Now, the work done by the Carnot refrigerator from a reservoir at$-73°C$to one at$27°C$is given by substituting equation (1) in equation (2) with the given data as follows:

$$\begin{gathered} \left|\mathrm{W}\right|=\left|{\mathrm{Q}}_{\mathrm{L}}\right|\left(\frac{{\mathrm{T}}_{\mathrm{H}}-{\mathrm{T}}_{\mathrm{L}}}{{\mathrm{T}}_{\mathrm{L}}}\right) \\ =(1.0\mathrm{J})\left(\frac{300\mathrm{K}-200\mathrm{K}}{200\mathrm{K}}\right) \\ =0.50\mathrm{J} \end{gathered}$$

Hence, the value of the work done is 0.50 J.

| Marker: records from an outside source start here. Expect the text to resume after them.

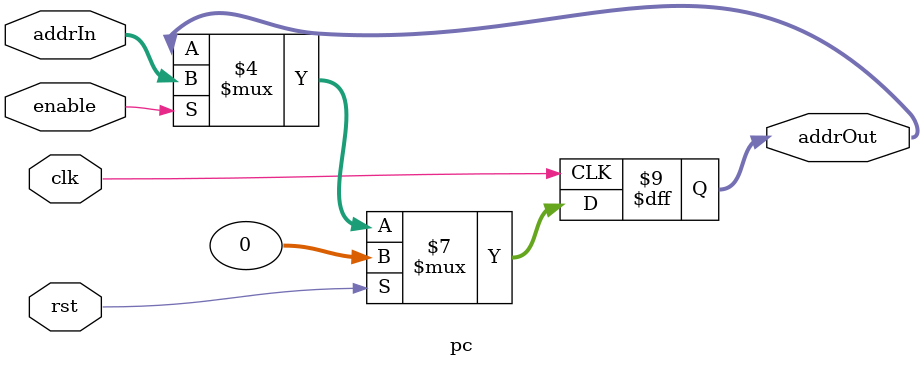
<source format=v>
/* 
Module => pc
Purpose => program counter register, its job is to keep track of current instruction getting executed, 
Input description =>
    1. clk => central ticker of the system, on each positive edge of the clock, program counter gets updated with the address on the addrIn ports.
    2. rst => resets the program counter to 32'h0000
    3. [31:0] addrIn => input address for the PC, it comes from ALU, it can be pc+4 for next instruction or can be branched address.
Output description =>
    1. [31:0] addrOut => output address from the PC
*/
module pc( input clk, input rst, input enable, input [31:0] addrIn, output reg [31:0] addrOut);

always@(posedge clk) begin
    if(rst == 1'b1) begin
        addrOut <= 32'h0000;
    end
    else begin
        if(enable == 1'b1) begin
            addrOut <= addrIn;
        end
    end
end
endmodule
</source>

c) Calculation of the work done from -173oC to 27oC

Here, the low temperature of the reservoir is at$T_L=-{173}^{°}C=100K$and the high temperature is at$T_H={27}^{°}C=300K$

Now, the work done by the Carnot refrigerator from a reservoir at$173°C$to one at$27°C$is given by substituting equation (1) in equation (2) with the given data as follows:

$$\begin{gathered} \left|\mathrm{W}\right|=\left|{\mathrm{Q}}_{\mathrm{L}}\right|\left(\frac{{\mathrm{T}}_{\mathrm{H}}-{\mathrm{T}}_{\mathrm{L}}}{{\mathrm{T}}_{\mathrm{L}}}\right) \\ =(1.0\mathrm{J})\left(\frac{300\mathrm{K}-100\mathrm{K}}{100\mathrm{K}}\right) \\ =2.0\mathrm{J} \end{gathered}$$

Hence, the value of the work done is 2.0 J.

d) Calculation of the work done from -223oC to 27oC

Here, the low temperature of the reservoir is at${\mathrm{T}}_{\mathrm{L}}=-223°\mathrm{C}=50\mathrm{K}$and the high temperature is at$T_H=27°C=300K$

Now, the work done by the Carnot refrigerator from a reservoir at$-233°C$to one at$27°C$is given by substituting equation (1) in equation (2) with the given data as follows:

$$\begin{gathered} \left|\mathrm{W}\right|=\left|{\mathrm{Q}}_{\mathrm{L}}\right|\left(\frac{{\mathrm{T}}_{\mathrm{H}}-{\mathrm{T}}_{\mathrm{L}}}{{\mathrm{T}}_{\mathrm{L}}}\right) \\ =(1.0\mathrm{J})\left(\frac{300\mathrm{K}-50\mathrm{K}}{50\mathrm{K}}\right) \\ =5.0\mathrm{J} \end{gathered}$$

Hence, the value of the work done is 5.0 J.